Concentrate, she ordered herself again, she only had another hour while the lab was free. But she might as well give up here, she thought to herself glumly. Back to the drawing board - pencil and paper, and looking for a new extraction process in the journals that might throw some light on this concoction. This method hadn't worked. If only she could get some clue as to how they made it.

The churning tension in her stomach was growing worse with the passing weeks. The struggle was growing more desperate - the ingredients to the solution which made wolves scentless were eluding all her efforts to isolate them, and without them she couldn't find a cure, something to counteract it. Couldn't help. Useless.

Concentrate.

Today, it was proving particularly hard to focus, the events of this morning kept replaying in her mind.

Every morning, two of the wolves escorted her across town on the bus, and then across the university campus to her lab in the soil science building. She knew that while she was inside one of them hung around in the trees outside the side door watching everyone who entered the building through either entrance. A constant guard. But she had always assumed that the third, absent wolf got a morning in bed.

Wrong.

They had been walking along the secluded footpath through the trees by the outer fence of the campus park, Jasmine and Gus bantering about his repeated attempts to flirt with the pretty redheaded girl who worked in the coffee shop by the library. Gemma had, as usual, been barely aware of their conversation, thinking through the avenues she would pursue today if the dilutions she had left to steep overnight didn't reveal anything upon analysis.

Abruptly, with no warning, both wolves had spun and leapt to the right, shimmering in midair to land as lycans upon the ambush of five large werewolves sprinting toward them.
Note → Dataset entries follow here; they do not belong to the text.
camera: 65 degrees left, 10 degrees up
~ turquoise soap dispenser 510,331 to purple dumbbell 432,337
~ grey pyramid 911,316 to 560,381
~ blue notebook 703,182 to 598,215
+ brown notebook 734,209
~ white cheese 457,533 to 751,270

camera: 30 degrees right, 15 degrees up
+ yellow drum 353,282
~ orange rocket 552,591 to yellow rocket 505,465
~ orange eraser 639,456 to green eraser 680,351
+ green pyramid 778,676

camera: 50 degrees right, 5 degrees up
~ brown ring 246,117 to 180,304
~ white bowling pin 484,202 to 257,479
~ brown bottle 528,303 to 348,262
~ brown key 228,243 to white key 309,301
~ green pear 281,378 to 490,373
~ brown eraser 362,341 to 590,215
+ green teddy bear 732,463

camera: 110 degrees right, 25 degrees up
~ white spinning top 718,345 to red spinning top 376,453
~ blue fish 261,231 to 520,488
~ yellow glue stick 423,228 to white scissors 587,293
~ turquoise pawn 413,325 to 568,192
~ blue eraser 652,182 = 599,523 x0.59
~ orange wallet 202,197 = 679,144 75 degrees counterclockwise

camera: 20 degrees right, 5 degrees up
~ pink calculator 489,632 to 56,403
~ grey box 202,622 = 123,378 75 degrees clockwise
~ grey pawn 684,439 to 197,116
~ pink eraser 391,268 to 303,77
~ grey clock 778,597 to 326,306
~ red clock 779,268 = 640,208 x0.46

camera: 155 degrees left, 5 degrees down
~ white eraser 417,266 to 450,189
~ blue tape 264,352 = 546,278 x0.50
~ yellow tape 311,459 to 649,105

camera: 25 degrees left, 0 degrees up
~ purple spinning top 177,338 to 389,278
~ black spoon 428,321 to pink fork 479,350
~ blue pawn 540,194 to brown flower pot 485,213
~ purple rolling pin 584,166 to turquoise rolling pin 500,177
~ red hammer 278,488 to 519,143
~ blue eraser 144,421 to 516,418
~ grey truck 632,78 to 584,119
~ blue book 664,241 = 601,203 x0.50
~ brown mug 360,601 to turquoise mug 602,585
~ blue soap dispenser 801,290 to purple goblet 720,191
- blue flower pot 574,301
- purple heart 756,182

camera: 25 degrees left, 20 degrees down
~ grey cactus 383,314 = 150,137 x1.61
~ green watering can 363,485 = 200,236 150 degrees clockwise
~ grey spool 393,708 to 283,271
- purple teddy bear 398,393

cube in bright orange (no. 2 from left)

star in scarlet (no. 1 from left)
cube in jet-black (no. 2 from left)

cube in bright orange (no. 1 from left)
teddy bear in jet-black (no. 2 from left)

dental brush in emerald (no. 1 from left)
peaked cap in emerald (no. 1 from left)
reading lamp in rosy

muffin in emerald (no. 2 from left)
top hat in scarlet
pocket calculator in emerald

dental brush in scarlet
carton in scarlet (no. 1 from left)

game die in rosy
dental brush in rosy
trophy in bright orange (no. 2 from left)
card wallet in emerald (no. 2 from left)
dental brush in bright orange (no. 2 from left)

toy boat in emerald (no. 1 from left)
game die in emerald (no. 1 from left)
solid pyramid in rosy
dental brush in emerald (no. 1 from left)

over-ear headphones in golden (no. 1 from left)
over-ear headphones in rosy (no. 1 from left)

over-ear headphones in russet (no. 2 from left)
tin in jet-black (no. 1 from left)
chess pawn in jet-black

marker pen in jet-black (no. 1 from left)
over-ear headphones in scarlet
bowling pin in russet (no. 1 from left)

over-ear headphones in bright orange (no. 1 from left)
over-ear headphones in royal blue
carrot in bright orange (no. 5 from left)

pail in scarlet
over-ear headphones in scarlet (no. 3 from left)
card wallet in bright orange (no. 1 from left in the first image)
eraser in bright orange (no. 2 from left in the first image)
The aggressors had been bounding soundlessly, at breathtaking speed, down the slight hill from the dense woodland by the perimeter fence. And they had smelt rank to Gemma, like Nicolas Grey. Evidently they were Grey wolves, attempting a scentless ambush. But her guards were not relying on scent.

Behind the main group, Gemma's dazed eyes had noted a lycan with the features of Jeremy rolling upright off the corpse of a sixth attacker, lunging seamlessly into a blur springing upon another enemy from behind. Meanwhile, his hulking brother had ripped out the throat of one opponent with a clawed fist, while whirling in a roll under the stampede of vicious feet to leap and clamp his jaws around the throat of the largest member of the attacking force from beneath, dragging him down. Jasmine had spun so fast between the last two that before Gemma's shocked eyes had been able to turn in her direction, the attackers had dropped to the ground in a fountain of blood. It had all been over in seconds.